KabarOto.com - Banyak perusahaan logistik masih menganggap efisiensi berarti menekan biaya sebanyak mungkin. Padahal, ada satu hal penting yang sering dilupakan, yaitu keselamatan.
Dalam diskusi di Giicomvec JIExpo, Jakarta, pemerintah menegaskan bahwa keselamatan adalah prioritas utama dalam pengelolaan transportasi logistik.
Baca Juga: Imbas BBM, Logistik Tanah Air Coba Beralih ke Truk Listrik
Ketua Tim Substansi Angkutan Barang Umum Direktorat Jenderal Perhubungan Darat Kementerian Perhubungan RI, Adrian Tri Laksana, mengatakan bahwa fokus utama regulator adalah memastikan aspek keselamatan terpenuhi.

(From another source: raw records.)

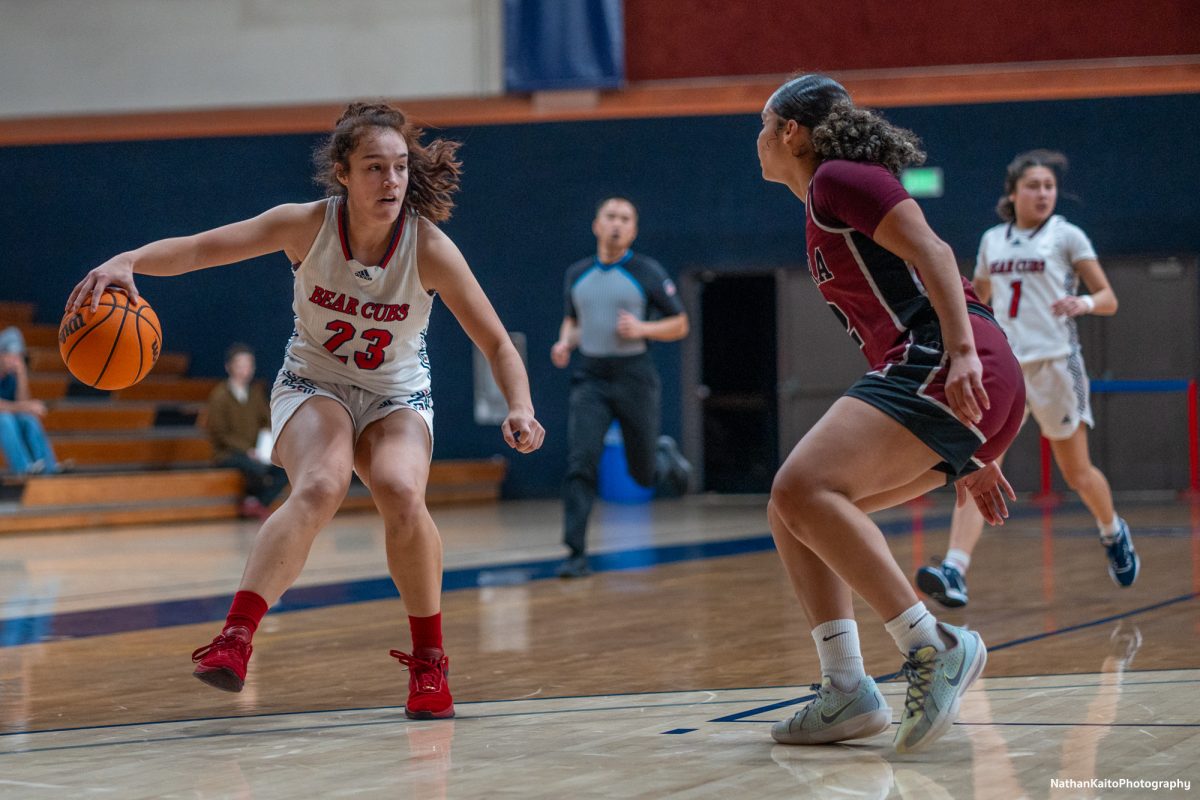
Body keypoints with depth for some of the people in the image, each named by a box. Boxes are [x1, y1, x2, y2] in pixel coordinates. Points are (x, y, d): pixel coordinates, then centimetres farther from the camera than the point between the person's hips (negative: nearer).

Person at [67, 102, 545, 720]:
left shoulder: (430, 250, -19)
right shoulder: (308, 226, -19)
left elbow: (498, 347, -12)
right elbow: (198, 248, -27)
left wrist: (520, 409, -31)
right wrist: (127, 261, -45)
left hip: (397, 397, 1)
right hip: (313, 386, -1)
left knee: (402, 494, -29)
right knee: (320, 487, -32)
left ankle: (429, 663, -9)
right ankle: (234, 640, -41)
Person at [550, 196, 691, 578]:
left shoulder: (648, 272, -3)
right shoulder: (576, 274, 7)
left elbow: (680, 324, 1)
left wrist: (642, 328, -16)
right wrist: (565, 344, 2)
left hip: (634, 375, -2)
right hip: (590, 378, 2)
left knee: (643, 473, 8)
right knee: (580, 463, -16)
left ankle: (666, 456, 46)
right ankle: (576, 553, -14)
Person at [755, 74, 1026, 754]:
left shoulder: (838, 178, 3)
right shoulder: (828, 211, 29)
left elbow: (933, 251, -11)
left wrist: (962, 354, -25)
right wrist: (966, 456, 28)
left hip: (936, 365, -10)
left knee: (805, 488, -24)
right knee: (794, 511, 9)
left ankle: (936, 646, -27)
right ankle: (848, 692, 0)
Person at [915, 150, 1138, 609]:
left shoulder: (1066, 236, 0)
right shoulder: (992, 240, 12)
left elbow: (1109, 299, 0)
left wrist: (1084, 303, -22)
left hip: (1054, 363, -3)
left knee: (1077, 473, 10)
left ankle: (1113, 534, 42)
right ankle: (954, 574, -27)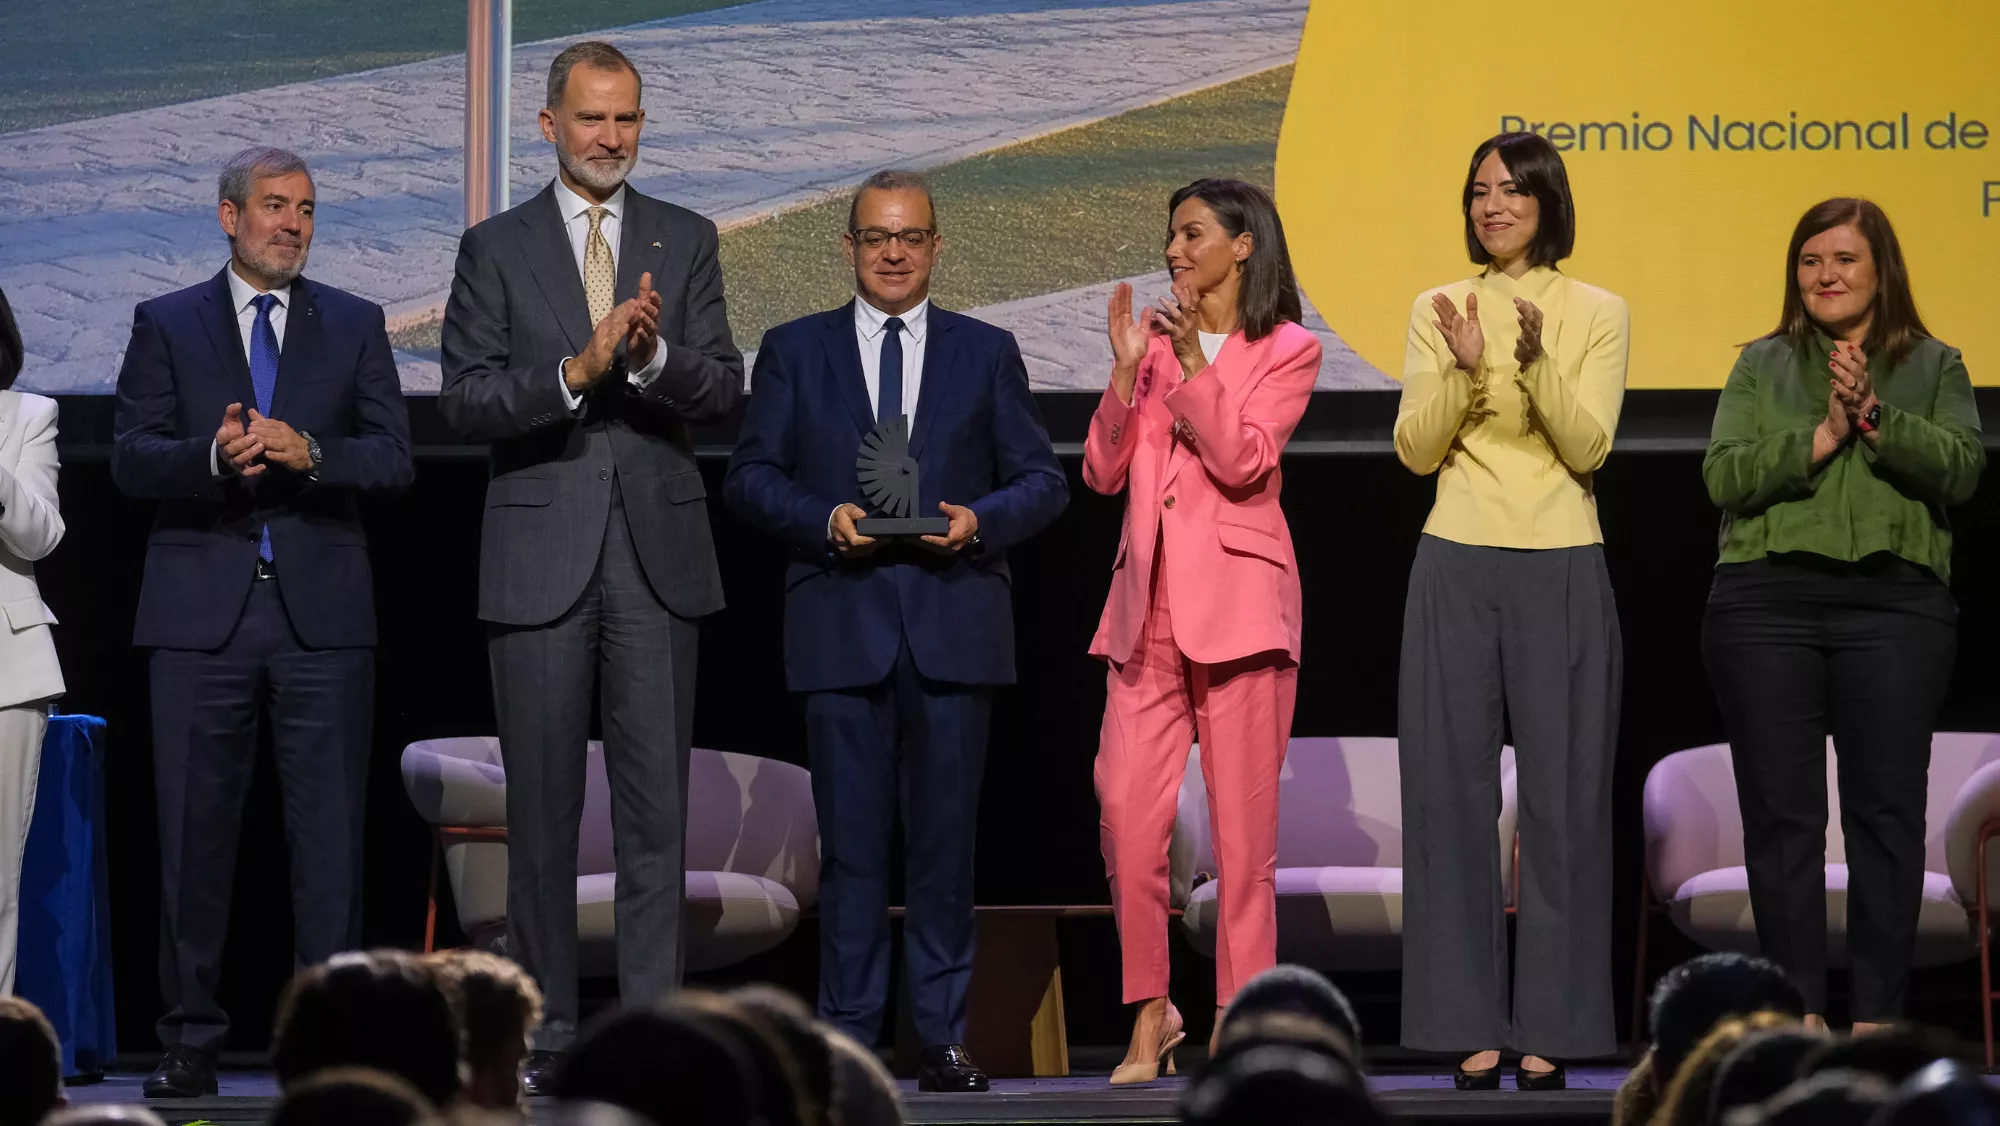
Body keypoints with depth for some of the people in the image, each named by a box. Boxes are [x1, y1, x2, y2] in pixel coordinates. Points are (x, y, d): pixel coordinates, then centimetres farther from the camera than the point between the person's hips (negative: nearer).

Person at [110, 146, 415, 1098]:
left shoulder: (355, 326, 11)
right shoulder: (165, 325, 9)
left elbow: (393, 459, 2)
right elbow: (130, 459, 0)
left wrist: (309, 451, -16)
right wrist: (212, 457, -18)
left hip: (323, 613, 0)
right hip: (202, 612, 0)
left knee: (329, 832, 0)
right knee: (194, 831, 1)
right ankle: (191, 1038, 8)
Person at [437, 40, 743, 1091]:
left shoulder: (685, 240, 9)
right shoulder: (496, 247, 4)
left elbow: (724, 387, 1)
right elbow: (463, 401, -4)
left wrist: (654, 354, -19)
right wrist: (575, 371, -19)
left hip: (658, 550, 1)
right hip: (541, 557, -1)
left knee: (657, 804, 0)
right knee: (542, 807, 4)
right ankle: (546, 1033, 10)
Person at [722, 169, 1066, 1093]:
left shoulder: (986, 353, 12)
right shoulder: (794, 351, 11)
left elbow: (1043, 480, 10)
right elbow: (750, 475, 7)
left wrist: (982, 521, -10)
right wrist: (825, 520, -10)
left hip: (953, 625, 1)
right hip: (842, 625, 0)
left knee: (946, 838, 2)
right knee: (851, 842, -1)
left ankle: (943, 1035, 7)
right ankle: (847, 1038, 3)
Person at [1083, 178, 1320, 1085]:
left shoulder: (1288, 352, 3)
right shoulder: (1152, 333, 14)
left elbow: (1243, 461, -12)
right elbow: (1102, 472, 7)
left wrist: (1193, 361, -17)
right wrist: (1127, 369, -5)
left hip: (1237, 600, -4)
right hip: (1148, 600, 4)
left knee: (1243, 824, -2)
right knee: (1127, 816, -4)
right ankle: (1151, 1016, 7)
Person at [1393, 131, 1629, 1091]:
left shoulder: (1596, 313, 3)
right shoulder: (1440, 310, 8)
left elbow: (1588, 445, -8)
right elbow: (1415, 449, -1)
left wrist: (1537, 362, -23)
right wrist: (1463, 367, -18)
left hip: (1562, 572, -1)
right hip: (1458, 569, 1)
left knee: (1563, 792, -1)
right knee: (1452, 788, -1)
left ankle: (1549, 1026, 5)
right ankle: (1470, 1022, 5)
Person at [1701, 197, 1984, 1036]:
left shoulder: (1935, 367, 13)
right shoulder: (1762, 365, 14)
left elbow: (1961, 469, -4)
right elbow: (1723, 476, 0)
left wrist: (1874, 418, -16)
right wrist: (1821, 435, -10)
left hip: (1894, 602, -1)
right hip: (1767, 602, 1)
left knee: (1887, 810, -3)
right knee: (1780, 812, 0)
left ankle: (1878, 1015, 1)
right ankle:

Fokus dari regulator adalah keselamatan. Kami sebagai regulator mengatur keselamatan, efisiensi itu bonusnya,” jelas Adrian. Ia juga menekankan bahwa investasi di bidang keselamatan memang tidak murah, tetapi bisa mencegah kerugian yang jauh lebih besar.
Pemerintah sendiri telah mengeluarkan berbagai kebijakan untuk mendukung hal ini. Mulai dari uji KIR gratis, pembatasan usia kendaraan maksimal 20 tahun, penggunaan GPS untuk memantau armada, hingga pelarangan truk kelebihan muatan atau ODOL.
Harapannya para pengusaha bisa memanfaatkan kebijakan tersebut untuk memastikan armadanya selamat. Jika kendaraan dalam kondisi baik dan aman, maka pada akhirnya akan lebih menguntungkan bagi perusahaan,” kata Adrian.
Dari sisi pelaku usaha, tantangan terbesar adalah mengubah pola pikir soal biaya perawatan kendaraan. General Manager Sales PT Batavia Prosperindo Trans Tbk (Batavia Rent), Butar Tio, mengatakan bahwa masih banyak pengusaha yang mencoba memangkas biaya yang dianggap tidak perlu, termasuk perawatan kendaraan.
“Namun untuk mengubah mindset pengusaha itu jadi tantangan. Biasanya, akan mencoba untuk menghitung ulang biaya-biaya yang tidak perlu,” ujarnya.
Padahal, menurutnya, perawatan justru menjadi kunci efisiensi. “Hal-hal itu bisa mengurangi cost, meski secara tidak langsung,” jelasnya.
Ia menambahkan, perusahaannya selalu melakukan perawatan rutin agar kendaraan tetap dalam kondisi prima.
“Di Batavia Rent, kami melakukan maintenance secara rutin sehingga pengusaha tidak perlu memikirkan perawatan kendaraan. Mereka tinggal menggunakan kendaraan dalam kondisi prima,” lanjutnya.
Selain itu, pemantauan kendaraan juga dilakukan secara berkala agar performa armada tetap terjaga.
Sewa Armada Jadi Solusi
Butar Tio juga menilai bahwa skema sewa kendaraan bisa menjadi solusi bagi perusahaan yang ingin lebih efisien tanpa harus memiliki armada sendiri.
Menurutnya, perusahaan penyedia rental memiliki keunggulan karena jumlah armada yang besar, sehingga lebih efisien dalam pengadaan suku cadang dan layanan purnajual.
Dari sisi produsen, dukungan tidak hanya berhenti pada penjualan kendaraan, tetapi juga layanan setelahnya. Sales & Marketing Director PT Krama Yudha Tiga Berlian Motors, Aji Jaya, menekankan bahwa sektor logistik membutuhkan kendaraan yang selalu siap digunakan.
“Operasional logistik ini tidak mengenal waktu, 24 jam harus siap. Tantangan bagi kami sebagai produsen adalah tidak hanya menyediakan kendaraan yang berkualitas dan variatif, tetapi juga layanan after-sales yang mumpuni,” ujarnya.
Baca Juga: Revolusi Logistik Hijau, Mengenal Hyundai XCIENT Fuel Cell Class-8Strategi Mitsubishi Fuso Perkuat Jalur Logistik Sumatera
Ia juga menyoroti pentingnya teknologi dalam kendaraan modern, seperti sistem telematik yang membantu perusahaan memantau kondisi armada. Sehingga mereka bisa mengevaluasi apa yang perlu diperbaiki.